== PAGE EXCERPT ==
---*---

It may seem foolish to drive 90 minutes to fish for 90 minutes, but I have no issues when it comes to irrational behavior in the name of fishing. On the water at 7:30pm (many thanks to the angler from Massachusetts for sharing the run) and was greeted by some sporadic splashy rises. The hatch activity was off-the-charts strong, with vast numbers of sulphurs (16-18), summer stenos (18-20), BWOs (18-20) and midges. Unfortunately, the rises were inconsistent and not as plentiful as I would have liked for that level of bug activity. Still, you get what you get and you don’t get upset.

I was fishing the traditional cane rod in some untraditional dry fly water — this was more of a wet fly run, current moving at a good walking pace and with a very mottled surface. I had swings and misses on a size 18 creamy Usual, a size 20 BWO parachute, and two Magic Flies (18 and 20). Nothing on the big guns (Isonychia). The angler below report similar swings and misses.

Air was dense, overcast, with a sprinkle here and there. The hatch ended around 8:15, and the surface activity wound downward.

One small fish had vexed me for the better part of an hour. He’d come up gently. Then disappear. Then resume feeding. Then stop. Couldn’t get a sniff from him, and the little ones are usually easier to fool. At 8:30, for no reason other than visibility in the rapidly advancing darkness, I tied on a size 20 sulphur comparadun. On the second cast, ker-pow! Good hook set. Felt great to finally be on. But why won’t this fish come to net? The current is strong, but this is ridiculous for a fish that size. Unless it’s not a fish that size. Turns out it was hulking brute of a Survivor Strain brown in the high teens length, hooked neatly in the corner of the mouth.

---*---

== GIVEN RECORDS ==
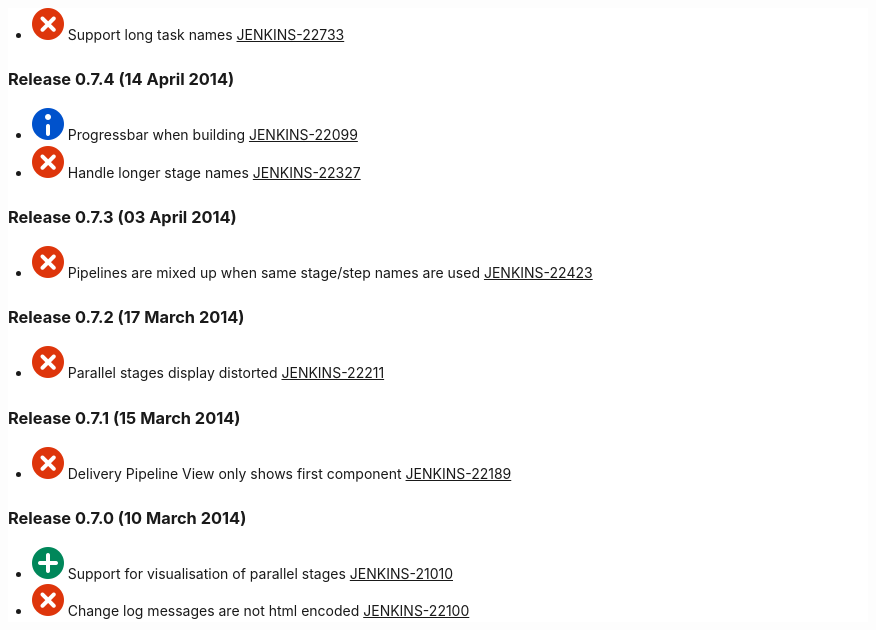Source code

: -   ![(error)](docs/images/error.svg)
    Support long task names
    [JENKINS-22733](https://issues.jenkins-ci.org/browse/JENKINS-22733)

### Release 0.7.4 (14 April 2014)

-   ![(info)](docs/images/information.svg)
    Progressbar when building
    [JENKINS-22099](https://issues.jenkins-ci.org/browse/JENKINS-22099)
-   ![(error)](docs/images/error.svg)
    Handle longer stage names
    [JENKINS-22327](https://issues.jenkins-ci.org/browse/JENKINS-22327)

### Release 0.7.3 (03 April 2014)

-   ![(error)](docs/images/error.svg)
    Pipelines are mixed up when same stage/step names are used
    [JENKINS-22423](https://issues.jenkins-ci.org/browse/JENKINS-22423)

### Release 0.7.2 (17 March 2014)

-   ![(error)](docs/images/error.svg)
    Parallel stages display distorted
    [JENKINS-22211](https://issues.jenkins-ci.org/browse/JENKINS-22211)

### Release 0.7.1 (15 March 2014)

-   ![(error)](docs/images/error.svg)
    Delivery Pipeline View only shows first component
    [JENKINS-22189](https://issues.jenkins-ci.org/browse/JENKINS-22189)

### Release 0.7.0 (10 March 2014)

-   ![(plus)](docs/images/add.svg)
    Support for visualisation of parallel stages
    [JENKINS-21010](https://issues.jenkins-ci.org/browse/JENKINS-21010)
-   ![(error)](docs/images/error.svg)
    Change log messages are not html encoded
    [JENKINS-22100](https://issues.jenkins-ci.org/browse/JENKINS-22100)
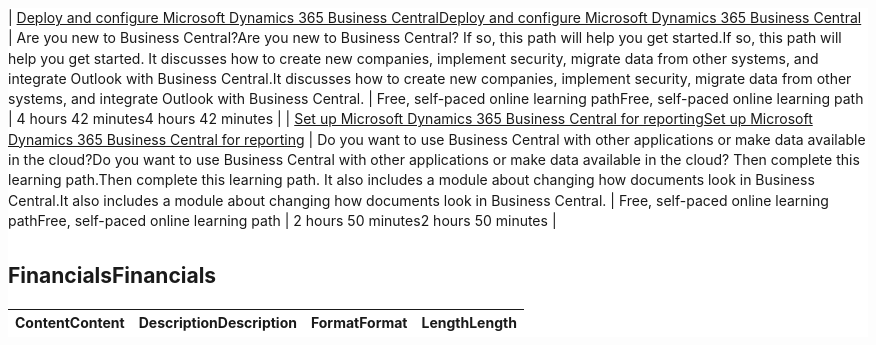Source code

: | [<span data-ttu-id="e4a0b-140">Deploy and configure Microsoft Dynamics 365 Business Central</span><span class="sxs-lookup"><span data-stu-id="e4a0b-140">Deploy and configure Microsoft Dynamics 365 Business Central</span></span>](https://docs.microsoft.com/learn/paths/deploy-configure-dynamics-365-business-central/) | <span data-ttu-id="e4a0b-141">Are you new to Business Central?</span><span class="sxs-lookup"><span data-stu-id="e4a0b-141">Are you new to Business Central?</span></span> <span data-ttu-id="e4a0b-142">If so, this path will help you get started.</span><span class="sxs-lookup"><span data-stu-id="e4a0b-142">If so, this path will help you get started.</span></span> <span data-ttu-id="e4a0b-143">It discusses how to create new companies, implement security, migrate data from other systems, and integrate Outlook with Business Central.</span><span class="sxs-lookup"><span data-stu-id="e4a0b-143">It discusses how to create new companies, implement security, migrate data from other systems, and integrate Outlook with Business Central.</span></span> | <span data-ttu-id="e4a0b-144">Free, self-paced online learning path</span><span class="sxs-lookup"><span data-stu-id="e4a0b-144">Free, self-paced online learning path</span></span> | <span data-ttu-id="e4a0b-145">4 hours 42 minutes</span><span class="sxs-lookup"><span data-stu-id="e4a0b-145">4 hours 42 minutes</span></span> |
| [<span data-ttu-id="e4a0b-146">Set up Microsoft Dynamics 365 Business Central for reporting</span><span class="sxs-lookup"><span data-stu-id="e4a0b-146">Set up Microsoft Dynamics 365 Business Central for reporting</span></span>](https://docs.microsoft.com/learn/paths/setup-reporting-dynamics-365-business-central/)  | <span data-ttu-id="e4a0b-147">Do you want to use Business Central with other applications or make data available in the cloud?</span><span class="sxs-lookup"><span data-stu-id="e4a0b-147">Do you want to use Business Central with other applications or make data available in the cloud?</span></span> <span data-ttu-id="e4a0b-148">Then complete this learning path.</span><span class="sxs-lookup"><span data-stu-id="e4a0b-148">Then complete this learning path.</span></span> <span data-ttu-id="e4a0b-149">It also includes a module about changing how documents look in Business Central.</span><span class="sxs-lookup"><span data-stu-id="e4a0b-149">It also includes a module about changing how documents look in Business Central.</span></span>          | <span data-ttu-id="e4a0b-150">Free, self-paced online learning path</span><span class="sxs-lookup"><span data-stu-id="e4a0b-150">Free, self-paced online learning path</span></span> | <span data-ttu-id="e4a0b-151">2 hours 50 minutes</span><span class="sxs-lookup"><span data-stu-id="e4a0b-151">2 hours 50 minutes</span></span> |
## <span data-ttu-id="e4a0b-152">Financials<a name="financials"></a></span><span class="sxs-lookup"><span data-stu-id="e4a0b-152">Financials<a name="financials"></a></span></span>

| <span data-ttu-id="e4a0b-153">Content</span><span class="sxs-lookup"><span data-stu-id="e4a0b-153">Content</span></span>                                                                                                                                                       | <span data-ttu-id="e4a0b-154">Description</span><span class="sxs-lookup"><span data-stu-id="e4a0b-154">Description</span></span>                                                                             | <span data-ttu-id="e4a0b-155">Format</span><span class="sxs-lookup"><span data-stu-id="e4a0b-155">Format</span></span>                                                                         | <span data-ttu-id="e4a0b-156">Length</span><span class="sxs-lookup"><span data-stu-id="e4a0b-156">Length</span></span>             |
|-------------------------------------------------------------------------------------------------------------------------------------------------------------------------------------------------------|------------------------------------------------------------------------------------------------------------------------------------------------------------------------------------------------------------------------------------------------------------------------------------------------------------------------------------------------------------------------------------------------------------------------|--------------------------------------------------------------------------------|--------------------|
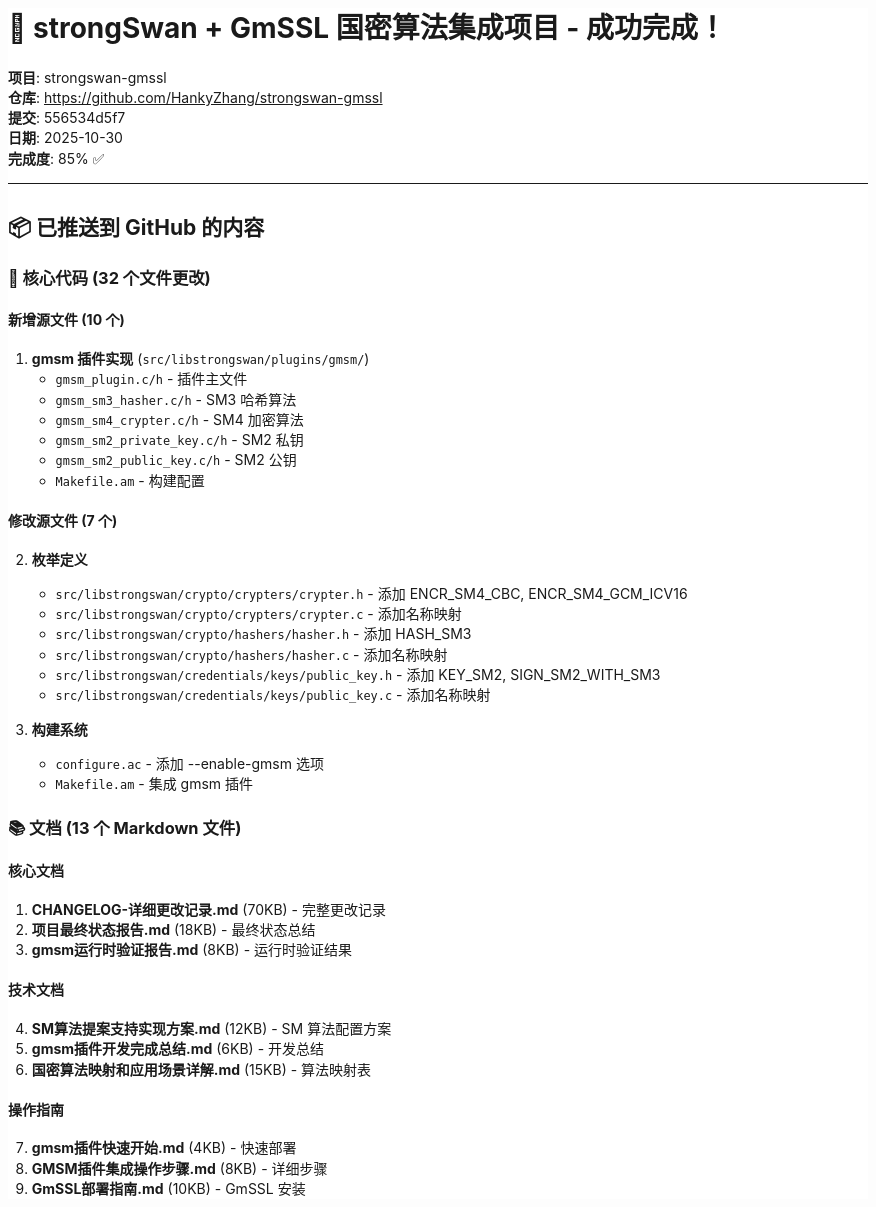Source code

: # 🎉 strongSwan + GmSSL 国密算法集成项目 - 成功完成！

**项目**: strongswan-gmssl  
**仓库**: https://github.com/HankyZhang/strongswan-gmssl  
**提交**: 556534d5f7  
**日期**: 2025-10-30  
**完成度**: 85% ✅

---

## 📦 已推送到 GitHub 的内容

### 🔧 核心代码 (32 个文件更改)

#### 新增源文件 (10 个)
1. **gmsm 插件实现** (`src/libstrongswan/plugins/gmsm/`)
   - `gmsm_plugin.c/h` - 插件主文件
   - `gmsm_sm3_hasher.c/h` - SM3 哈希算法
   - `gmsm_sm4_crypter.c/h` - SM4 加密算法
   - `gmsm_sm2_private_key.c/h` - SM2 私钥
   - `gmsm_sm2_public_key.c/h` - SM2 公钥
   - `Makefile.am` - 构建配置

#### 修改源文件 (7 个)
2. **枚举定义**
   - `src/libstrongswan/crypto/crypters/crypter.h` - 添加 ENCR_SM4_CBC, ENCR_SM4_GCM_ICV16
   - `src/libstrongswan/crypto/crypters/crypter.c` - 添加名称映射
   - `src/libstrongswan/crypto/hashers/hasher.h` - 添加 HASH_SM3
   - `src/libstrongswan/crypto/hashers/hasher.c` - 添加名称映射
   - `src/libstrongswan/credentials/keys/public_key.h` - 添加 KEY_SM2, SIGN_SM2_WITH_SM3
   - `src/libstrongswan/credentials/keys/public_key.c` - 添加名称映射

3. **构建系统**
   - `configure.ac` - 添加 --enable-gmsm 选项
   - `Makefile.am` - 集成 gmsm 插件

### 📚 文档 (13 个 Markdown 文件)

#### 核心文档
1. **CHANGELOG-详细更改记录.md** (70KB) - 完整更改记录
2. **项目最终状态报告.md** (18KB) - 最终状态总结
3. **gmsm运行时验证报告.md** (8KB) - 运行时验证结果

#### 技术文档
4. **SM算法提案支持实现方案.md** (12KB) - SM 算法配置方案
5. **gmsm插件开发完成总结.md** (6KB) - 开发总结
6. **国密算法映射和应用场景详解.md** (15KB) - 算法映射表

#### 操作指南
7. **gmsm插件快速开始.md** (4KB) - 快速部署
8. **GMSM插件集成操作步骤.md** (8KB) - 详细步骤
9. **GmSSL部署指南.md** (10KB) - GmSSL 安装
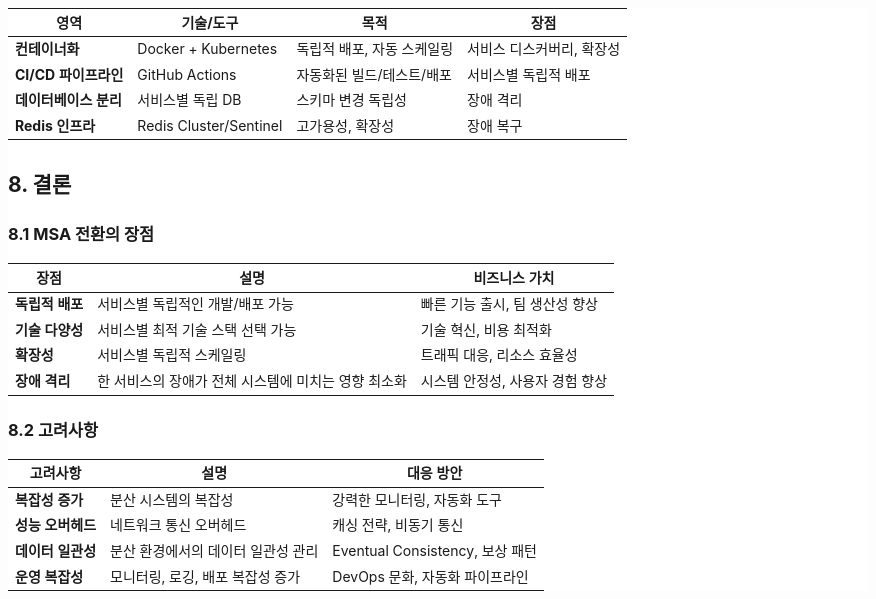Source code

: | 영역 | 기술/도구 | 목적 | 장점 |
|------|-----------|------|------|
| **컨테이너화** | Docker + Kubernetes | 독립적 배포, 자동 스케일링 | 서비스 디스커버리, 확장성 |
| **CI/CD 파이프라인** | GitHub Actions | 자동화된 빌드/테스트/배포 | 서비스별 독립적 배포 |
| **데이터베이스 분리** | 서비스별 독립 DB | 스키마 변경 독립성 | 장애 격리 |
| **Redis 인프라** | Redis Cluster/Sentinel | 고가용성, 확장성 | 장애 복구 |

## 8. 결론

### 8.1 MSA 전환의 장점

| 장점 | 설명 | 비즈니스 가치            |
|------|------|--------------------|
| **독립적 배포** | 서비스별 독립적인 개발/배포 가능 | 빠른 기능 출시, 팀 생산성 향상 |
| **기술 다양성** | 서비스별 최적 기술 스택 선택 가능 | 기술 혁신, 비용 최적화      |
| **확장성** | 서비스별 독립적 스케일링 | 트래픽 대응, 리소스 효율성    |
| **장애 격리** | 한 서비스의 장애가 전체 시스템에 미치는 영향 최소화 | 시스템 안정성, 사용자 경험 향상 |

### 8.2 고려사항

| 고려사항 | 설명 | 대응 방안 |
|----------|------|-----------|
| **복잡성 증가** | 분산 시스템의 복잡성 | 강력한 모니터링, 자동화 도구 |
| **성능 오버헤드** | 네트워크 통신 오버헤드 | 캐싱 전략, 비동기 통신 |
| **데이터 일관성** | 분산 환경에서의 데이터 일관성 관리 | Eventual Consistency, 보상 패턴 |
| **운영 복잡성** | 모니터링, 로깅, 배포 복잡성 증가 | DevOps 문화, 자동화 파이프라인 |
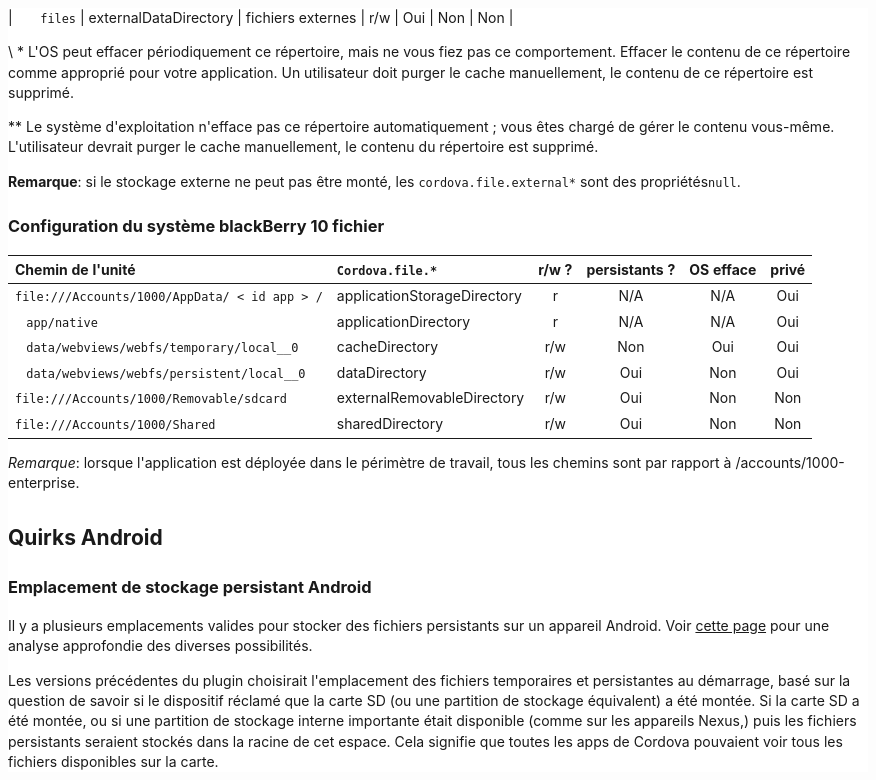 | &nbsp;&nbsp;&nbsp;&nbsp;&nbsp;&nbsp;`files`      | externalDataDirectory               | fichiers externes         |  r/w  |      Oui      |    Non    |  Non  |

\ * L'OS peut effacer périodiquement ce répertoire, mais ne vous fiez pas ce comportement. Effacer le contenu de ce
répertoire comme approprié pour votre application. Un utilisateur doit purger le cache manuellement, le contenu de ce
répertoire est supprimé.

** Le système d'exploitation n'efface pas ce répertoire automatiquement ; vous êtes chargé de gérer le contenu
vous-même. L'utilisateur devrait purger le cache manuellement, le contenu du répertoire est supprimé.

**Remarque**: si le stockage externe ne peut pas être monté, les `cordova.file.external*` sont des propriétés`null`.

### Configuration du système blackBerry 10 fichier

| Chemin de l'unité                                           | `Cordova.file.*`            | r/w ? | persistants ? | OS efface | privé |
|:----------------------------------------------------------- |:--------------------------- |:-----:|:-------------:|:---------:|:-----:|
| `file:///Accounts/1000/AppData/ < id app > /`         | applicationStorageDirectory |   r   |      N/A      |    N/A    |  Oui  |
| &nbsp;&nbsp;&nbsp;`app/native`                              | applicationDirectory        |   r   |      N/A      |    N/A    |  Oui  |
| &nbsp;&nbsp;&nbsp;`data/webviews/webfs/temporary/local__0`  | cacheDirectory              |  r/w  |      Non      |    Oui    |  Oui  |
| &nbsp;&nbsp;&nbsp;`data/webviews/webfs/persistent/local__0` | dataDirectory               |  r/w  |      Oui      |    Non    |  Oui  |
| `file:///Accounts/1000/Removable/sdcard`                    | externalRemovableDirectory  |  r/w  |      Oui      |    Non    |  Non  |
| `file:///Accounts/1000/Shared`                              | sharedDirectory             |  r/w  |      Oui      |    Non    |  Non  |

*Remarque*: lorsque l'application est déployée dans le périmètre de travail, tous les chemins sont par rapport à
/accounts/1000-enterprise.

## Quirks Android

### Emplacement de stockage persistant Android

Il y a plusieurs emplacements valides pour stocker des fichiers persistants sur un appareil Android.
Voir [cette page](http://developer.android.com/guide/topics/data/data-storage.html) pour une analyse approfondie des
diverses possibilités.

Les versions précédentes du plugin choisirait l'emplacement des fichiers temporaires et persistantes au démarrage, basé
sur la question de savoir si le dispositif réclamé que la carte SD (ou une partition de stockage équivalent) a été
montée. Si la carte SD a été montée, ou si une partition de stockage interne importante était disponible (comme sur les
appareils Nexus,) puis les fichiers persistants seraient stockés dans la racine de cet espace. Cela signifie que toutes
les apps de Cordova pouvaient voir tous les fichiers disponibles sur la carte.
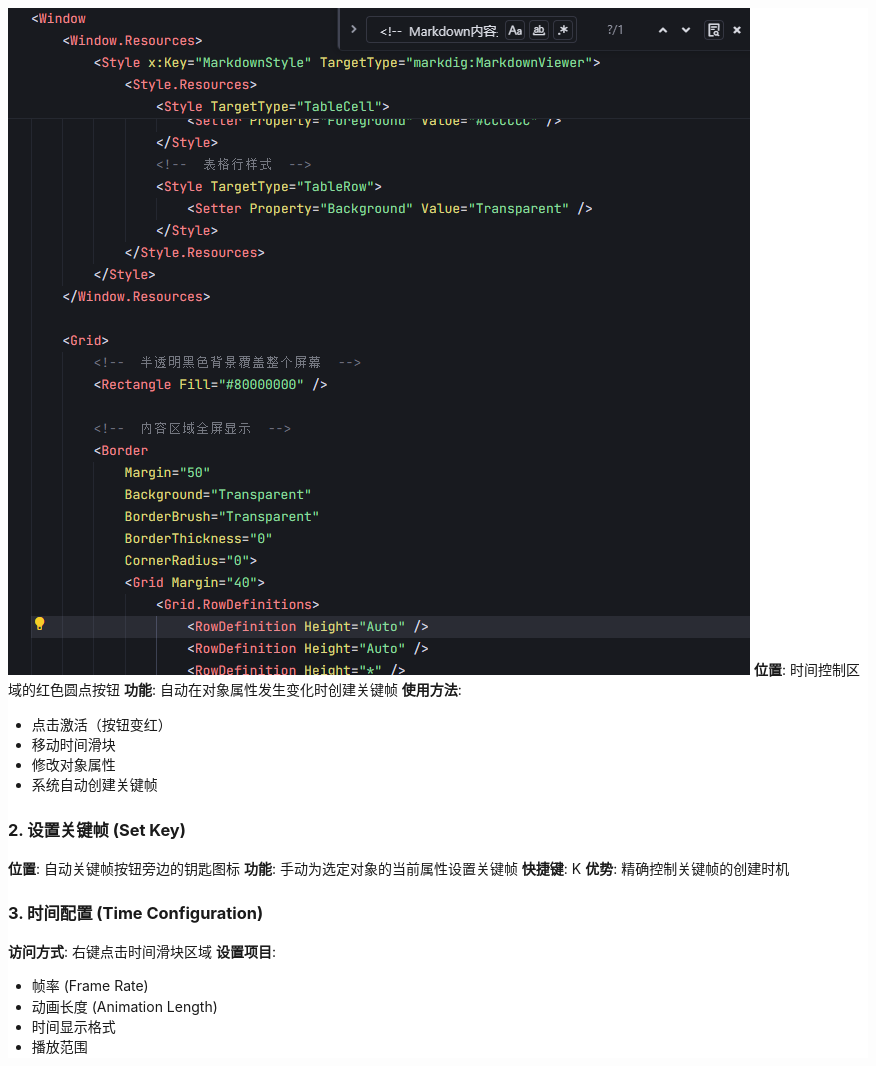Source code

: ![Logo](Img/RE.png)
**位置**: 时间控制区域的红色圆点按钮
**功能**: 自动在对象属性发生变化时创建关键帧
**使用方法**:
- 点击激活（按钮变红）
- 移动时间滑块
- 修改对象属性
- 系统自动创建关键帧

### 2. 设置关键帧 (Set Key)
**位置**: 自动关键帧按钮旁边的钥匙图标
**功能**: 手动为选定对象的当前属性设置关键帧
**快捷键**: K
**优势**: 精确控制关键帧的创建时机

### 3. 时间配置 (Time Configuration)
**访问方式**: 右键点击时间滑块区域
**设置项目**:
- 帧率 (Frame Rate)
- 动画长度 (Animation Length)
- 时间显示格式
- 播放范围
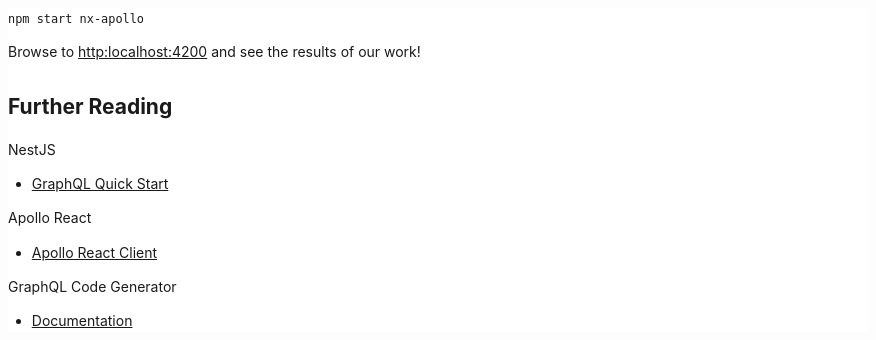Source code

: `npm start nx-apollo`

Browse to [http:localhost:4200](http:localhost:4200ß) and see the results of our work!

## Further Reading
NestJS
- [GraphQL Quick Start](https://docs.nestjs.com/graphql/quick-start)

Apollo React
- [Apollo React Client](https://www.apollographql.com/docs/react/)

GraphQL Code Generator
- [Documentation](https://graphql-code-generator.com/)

---*---

== QUESTIONS ON THE MATERIAL ==
**a)** Translate this sentence from the fishing report into Spanish: "The hatch ended around 8:15, and the surface activity wound downward."
**b)** Pick up the fishing report after its final sentence and write what comes next.

== OUTPUTS BY TASK ==
**a)** La eclosión terminó alrededor de las 8:15 y la actividad en la superficie fue disminuyendo.

**b)**
The photo does not do the fish justice, but my hands were shaking and Fred here wouldn’t stay still. Wild and Survivor Strain browns are a different animal on the Farmington — cantankerous comes to mind. What a bend he put in the cane rod, and I was happy to have 5x on so I could get Medieval on him when I needed to. My best guess is that’s a dark green elastomer, making this a four year-old fish that was planted as a yearling in 2012.

Farmington River Report 6/19/15: Fishing with Batman

Those of you old enough to remember the classic 1960s series on prime time — or young enough to know it through syndication —  are familiar with the show’s schlocky fight sequences, complete with comic-book graphics: BAM! POW! OOOFF! Hold that thought for a moment, please.

I got to the river at 6pm last night, and I quickly learned two things. One, one of my favorite wet fly runs that might produce one or two fish in the daytime is infested with feeding trout in the evening. And two, I can enjoy it in glorious solitude. Save for the cedar waxwings.

To the hatch: sulphurs (16-18), caddis (16-18), Isonychia (10-12), and BWOs (18). Midges, of course. Then a tremendous sulphur spinner fall at dark. Feeding came in waves; seemingly long periods of nothing followed by five minutes of boiling water. Every fish I took was an active feeder.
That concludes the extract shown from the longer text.